The mistake on Miliband’s part is to (apparently) rule out borrowing to invest: today the Labour leader stated that the manifesto will not have commitments funded by borrowing. However he also claimed that spending on public infrastructure – infrastructure which helps the country to grow – was very different from public spending more generally.
This sounds like a bit of a contradiction – does ‘productive investment’ not justify borrowing? What about capital borrowing for house building?
For better or worse, deficit reduction is the political reality against which Labour’s economic credibility is now being defined. Cut the deficit Labour must; but they’re making a genuine attempt to do it in a fairer and more intelligent way than the Tories.
James Bloodworth is the editor of Left Foot Forward. Follow him on Twitter
58 Responses to “Why Labour’s deficit reduction plans are genuinely different to those of the government”
Norfolk29
All four of them were Special Advisors and made politics their career from leaving university. Cameron got a First at Oxford.
Balls was leader writer for the Financial Times when Brown recruited him for his team. Miliband was so impressive that several senior Labour Ministers, including Harrier Harman, sought to recruit him. Where do you get your Dumb and Dumber?
Norfolk29
How did this get onto this page which is meant for serious discussion, not snide comparisons. Please remove it.
AlanGiles
I see I am talking to a real fan.
Balls and Miliband are so desperate they frequently contradict themselves to try to ingratiate themselves with the tabloids. Remember too far too fast?. Now it seems it was too slow and not far enough, according to their latest mitherings.
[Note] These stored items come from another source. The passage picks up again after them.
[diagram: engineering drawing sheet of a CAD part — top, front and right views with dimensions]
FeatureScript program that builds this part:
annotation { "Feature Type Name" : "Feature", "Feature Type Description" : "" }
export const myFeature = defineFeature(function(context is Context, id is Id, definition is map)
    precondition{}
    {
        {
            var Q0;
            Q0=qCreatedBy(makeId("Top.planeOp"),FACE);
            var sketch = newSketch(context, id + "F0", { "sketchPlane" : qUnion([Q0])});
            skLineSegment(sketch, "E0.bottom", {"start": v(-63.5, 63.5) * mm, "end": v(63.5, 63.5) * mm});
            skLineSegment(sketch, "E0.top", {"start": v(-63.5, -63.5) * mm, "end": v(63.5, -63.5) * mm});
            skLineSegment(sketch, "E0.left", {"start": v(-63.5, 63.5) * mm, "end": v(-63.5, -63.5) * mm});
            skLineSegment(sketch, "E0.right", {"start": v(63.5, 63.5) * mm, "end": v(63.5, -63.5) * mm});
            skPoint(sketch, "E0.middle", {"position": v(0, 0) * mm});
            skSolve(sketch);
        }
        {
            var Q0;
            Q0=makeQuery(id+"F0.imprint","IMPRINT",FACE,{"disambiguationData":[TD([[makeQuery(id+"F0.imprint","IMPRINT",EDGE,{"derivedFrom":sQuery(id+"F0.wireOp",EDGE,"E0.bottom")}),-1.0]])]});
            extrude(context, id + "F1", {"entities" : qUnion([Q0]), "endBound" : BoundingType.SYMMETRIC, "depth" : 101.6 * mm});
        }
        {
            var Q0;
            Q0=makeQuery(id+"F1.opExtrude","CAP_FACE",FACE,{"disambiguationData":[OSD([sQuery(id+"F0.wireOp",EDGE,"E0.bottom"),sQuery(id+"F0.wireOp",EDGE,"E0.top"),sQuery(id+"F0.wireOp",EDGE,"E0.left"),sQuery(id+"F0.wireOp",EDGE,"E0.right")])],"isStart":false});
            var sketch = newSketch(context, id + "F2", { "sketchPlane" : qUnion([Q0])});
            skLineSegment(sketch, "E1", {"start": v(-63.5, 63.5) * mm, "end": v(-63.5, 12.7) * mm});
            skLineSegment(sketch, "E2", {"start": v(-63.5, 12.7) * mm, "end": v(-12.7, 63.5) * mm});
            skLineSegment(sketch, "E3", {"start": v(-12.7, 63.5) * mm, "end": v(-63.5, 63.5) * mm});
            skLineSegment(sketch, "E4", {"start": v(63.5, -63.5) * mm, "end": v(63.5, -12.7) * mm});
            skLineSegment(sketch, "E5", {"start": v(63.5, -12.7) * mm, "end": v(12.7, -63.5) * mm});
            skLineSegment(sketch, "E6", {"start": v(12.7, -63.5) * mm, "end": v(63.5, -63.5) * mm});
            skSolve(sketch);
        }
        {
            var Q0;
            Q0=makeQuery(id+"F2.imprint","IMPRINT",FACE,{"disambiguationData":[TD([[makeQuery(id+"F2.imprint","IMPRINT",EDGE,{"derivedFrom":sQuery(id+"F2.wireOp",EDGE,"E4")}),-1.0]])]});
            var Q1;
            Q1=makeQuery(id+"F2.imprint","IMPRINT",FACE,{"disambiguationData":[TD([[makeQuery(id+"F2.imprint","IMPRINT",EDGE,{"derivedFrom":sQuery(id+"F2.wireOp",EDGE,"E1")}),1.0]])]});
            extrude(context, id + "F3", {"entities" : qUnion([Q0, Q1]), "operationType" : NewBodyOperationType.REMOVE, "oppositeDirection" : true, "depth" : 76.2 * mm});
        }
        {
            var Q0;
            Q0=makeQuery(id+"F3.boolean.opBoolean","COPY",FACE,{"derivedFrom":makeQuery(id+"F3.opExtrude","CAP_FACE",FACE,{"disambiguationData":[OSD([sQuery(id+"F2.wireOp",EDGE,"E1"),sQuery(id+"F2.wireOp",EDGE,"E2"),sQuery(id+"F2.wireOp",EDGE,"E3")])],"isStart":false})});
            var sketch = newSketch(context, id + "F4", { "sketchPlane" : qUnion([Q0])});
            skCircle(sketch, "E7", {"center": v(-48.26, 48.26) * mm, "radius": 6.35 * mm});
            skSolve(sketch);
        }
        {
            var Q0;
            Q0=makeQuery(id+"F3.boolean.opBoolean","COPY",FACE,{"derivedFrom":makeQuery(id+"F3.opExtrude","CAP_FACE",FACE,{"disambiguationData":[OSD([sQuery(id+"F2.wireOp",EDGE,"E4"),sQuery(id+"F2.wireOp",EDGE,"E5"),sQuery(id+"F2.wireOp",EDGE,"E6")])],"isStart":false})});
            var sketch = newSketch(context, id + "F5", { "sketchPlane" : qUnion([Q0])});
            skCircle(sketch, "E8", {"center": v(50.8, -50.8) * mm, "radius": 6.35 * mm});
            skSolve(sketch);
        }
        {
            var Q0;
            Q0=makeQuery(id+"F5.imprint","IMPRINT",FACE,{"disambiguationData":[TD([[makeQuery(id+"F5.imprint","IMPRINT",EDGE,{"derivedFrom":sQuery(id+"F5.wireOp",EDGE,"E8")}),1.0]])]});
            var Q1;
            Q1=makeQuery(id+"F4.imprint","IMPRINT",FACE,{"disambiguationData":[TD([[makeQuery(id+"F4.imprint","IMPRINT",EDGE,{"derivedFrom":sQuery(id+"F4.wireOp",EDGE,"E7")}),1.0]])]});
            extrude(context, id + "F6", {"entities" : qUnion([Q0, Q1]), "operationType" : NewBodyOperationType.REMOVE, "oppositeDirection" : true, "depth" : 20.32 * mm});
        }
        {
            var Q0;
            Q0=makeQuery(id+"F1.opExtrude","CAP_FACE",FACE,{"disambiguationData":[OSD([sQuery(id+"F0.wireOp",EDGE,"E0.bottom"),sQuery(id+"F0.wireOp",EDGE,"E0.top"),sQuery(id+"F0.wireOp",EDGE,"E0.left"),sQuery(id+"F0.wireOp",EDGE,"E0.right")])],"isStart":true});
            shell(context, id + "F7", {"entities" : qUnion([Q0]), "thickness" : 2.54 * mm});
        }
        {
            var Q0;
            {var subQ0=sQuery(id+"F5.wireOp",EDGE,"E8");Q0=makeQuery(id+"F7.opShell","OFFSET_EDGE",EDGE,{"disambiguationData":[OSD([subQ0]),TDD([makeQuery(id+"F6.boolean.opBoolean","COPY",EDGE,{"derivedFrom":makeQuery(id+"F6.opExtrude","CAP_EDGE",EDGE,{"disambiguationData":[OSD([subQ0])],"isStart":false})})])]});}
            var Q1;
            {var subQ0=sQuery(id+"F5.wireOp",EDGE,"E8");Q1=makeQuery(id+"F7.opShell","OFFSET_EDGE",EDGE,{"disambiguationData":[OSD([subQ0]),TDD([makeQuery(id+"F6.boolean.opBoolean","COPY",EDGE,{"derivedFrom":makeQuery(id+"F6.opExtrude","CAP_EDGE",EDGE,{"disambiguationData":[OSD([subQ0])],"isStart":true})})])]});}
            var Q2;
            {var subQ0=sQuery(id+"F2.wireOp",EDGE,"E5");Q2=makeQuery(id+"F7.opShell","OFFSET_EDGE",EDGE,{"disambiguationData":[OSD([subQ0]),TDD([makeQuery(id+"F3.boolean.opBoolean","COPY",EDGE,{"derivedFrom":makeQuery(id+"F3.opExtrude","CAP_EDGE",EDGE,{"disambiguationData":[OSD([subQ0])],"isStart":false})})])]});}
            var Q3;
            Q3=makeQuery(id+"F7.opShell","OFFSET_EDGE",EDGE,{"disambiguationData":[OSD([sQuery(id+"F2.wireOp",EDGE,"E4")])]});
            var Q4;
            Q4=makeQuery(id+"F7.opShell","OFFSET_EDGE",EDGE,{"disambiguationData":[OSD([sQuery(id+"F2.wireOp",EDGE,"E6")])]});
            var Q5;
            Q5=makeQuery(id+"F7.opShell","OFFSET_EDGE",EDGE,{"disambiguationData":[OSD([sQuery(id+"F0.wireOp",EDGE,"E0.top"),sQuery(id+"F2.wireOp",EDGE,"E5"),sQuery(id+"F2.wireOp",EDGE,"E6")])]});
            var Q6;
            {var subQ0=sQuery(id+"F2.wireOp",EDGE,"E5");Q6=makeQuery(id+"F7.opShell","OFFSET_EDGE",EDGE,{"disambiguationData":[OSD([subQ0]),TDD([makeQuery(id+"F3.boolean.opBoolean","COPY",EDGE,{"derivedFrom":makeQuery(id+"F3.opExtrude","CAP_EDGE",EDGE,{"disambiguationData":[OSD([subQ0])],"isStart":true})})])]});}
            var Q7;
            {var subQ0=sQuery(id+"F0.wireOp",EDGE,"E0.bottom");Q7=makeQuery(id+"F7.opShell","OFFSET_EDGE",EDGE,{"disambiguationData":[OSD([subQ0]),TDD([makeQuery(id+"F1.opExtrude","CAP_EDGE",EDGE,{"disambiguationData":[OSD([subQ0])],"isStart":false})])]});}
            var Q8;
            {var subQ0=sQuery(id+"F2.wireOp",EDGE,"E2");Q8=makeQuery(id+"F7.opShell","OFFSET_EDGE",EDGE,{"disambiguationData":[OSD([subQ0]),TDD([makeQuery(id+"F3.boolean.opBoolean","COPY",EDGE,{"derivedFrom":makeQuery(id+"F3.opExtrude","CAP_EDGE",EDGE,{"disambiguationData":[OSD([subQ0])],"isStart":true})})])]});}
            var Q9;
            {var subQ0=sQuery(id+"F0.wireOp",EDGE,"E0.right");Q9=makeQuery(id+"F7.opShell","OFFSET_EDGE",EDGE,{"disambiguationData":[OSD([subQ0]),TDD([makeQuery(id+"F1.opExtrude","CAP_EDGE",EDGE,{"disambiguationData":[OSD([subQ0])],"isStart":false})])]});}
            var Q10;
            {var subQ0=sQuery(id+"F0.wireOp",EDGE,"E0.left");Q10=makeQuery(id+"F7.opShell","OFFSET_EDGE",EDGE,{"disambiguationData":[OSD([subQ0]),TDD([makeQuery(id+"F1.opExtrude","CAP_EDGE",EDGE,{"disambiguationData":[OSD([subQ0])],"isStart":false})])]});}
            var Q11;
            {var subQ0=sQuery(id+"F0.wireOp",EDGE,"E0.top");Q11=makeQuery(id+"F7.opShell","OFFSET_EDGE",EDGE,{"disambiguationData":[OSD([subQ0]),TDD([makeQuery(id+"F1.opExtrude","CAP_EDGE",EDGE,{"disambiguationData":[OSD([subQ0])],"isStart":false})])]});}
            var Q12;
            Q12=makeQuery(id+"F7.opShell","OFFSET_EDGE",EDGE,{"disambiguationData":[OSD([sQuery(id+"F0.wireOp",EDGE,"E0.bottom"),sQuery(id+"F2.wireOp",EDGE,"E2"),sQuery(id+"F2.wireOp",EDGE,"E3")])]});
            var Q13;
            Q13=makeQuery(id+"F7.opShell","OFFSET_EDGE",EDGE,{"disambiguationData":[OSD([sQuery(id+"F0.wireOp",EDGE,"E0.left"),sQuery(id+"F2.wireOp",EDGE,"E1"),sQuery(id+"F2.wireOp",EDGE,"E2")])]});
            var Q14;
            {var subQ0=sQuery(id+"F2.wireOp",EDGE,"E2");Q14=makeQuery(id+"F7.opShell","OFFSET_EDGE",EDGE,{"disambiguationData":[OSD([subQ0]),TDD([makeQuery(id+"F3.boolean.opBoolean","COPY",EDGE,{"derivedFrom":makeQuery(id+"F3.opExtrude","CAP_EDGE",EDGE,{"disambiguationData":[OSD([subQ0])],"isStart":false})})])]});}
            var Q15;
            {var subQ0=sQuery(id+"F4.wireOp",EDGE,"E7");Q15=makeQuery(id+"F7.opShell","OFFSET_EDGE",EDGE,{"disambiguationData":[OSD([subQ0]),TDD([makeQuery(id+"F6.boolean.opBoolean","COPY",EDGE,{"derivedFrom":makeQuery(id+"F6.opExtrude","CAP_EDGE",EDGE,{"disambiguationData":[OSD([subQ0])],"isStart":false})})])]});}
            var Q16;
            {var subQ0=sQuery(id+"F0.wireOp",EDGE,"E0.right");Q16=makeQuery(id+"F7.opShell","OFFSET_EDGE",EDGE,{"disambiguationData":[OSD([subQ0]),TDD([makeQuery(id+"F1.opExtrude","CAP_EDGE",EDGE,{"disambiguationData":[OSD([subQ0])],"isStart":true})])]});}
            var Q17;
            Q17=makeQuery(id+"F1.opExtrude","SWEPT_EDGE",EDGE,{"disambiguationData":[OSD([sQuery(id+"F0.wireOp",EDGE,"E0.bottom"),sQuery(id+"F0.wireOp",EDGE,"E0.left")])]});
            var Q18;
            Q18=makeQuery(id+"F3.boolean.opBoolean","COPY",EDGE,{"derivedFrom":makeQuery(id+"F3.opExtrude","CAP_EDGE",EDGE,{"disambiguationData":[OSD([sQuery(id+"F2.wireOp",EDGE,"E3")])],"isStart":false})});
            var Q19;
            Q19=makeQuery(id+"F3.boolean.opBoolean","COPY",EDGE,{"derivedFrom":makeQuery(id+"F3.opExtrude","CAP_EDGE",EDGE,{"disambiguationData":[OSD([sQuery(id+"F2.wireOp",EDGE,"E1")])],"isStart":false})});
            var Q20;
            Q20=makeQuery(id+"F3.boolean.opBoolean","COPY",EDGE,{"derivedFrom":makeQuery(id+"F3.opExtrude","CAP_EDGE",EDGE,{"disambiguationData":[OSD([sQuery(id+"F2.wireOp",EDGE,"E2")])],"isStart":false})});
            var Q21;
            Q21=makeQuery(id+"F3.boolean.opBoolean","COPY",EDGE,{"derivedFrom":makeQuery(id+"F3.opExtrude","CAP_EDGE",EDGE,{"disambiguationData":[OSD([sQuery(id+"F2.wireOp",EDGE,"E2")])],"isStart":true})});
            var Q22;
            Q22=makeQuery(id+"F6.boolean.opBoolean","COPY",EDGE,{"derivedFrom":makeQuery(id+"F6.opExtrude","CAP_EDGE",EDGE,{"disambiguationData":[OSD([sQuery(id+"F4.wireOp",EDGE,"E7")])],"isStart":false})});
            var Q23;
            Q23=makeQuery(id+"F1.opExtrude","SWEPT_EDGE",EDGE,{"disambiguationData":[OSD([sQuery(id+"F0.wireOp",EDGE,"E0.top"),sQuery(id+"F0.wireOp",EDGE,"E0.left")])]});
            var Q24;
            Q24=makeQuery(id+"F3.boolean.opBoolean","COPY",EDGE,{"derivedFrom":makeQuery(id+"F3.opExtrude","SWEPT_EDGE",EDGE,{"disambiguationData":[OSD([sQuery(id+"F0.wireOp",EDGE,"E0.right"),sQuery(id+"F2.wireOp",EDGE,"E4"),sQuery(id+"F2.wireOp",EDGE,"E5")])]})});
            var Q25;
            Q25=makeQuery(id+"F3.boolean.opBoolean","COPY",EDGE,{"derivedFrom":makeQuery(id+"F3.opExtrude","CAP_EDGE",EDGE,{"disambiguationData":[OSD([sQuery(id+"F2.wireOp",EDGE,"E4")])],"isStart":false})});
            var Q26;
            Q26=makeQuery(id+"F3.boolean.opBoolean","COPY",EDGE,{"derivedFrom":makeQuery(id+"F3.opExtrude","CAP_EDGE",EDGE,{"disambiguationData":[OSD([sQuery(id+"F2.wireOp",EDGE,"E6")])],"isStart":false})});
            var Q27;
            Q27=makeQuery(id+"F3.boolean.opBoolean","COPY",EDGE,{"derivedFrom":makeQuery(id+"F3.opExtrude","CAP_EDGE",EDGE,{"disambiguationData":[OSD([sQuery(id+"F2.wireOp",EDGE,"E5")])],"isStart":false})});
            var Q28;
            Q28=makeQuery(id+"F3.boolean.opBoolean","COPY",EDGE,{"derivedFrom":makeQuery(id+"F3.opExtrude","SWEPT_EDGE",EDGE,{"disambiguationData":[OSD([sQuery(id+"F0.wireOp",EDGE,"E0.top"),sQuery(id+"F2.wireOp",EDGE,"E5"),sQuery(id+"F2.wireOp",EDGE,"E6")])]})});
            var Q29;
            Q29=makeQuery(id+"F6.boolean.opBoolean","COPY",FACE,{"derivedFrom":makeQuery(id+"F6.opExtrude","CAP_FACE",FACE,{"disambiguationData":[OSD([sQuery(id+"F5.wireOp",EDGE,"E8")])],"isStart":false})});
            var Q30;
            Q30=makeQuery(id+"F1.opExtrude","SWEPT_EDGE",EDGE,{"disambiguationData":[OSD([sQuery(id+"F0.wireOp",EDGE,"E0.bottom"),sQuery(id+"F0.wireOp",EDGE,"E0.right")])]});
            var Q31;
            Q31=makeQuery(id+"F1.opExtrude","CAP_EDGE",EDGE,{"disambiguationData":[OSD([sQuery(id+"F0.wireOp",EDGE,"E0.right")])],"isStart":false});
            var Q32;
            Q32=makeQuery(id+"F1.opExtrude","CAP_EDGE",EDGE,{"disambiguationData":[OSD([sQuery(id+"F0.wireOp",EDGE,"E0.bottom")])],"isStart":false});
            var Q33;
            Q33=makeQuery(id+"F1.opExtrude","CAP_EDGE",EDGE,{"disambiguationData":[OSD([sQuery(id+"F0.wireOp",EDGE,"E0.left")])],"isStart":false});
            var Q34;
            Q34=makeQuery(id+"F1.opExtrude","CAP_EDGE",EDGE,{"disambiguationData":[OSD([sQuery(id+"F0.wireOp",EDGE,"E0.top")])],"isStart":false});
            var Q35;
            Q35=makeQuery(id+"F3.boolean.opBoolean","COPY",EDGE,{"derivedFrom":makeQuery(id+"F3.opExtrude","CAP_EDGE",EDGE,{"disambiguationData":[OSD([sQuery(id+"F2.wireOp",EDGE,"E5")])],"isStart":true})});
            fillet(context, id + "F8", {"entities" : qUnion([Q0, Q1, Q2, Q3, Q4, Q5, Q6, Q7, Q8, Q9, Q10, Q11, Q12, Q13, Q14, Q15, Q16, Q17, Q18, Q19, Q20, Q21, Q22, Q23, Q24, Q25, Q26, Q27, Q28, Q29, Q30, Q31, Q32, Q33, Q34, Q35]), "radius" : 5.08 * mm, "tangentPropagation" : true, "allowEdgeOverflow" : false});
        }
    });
Miliband will say anything, however inept and stupid he makes himself look and sound: on one occassion he wittered on about being
“Britain’s first Jewish PM”. Apparently he hadn’t remembered Disraeli. Then he goes and eats a BACON sandwich in public.
A Miliband/Balls government would just be tarted up New Labour/ToryLite
Ian Duncan
Most of the above are just piffling distractions and faffin about at the edges of problems. Note how they bottled the living wage? Daren’t legislate for it. Note how they’ll keep the WCA which certainly will NOT be overseen by disabled people. They might be asked loaded questions then Rachel ‘tougher than the tories’ Reeves will do as she pleases, using the answers as justification)… The timidity and sheer scale of the unambition is most noticeable. Inadequate house building, inadequate tax rises for billionaires while the rest of suffer. No real respnse against TTIP. No return to public ownership of the trains and utilities despite that goes right against public opinion.
They’re still neoliberals and as such not worth voting for. If proper Labour people keep voting for these phonies and usurpers, it will only legitimise their policies (or lack of). If Milband got the message that even more traditional voters were going to abandon his ineffectual shower of a party then he might shape up and how a pair of testicles.
Pete Brown
The budget deficit did not shrink in the two years before Sept 2010 it grew although it has fallen ever since.
http://www.theguardian.com/news/datablog/2010/oct/18/deficit-debt-government-borrowing-data#zoomed-picture
The economy never grew by anything like that amount in the same period and for most of that time it was contracting.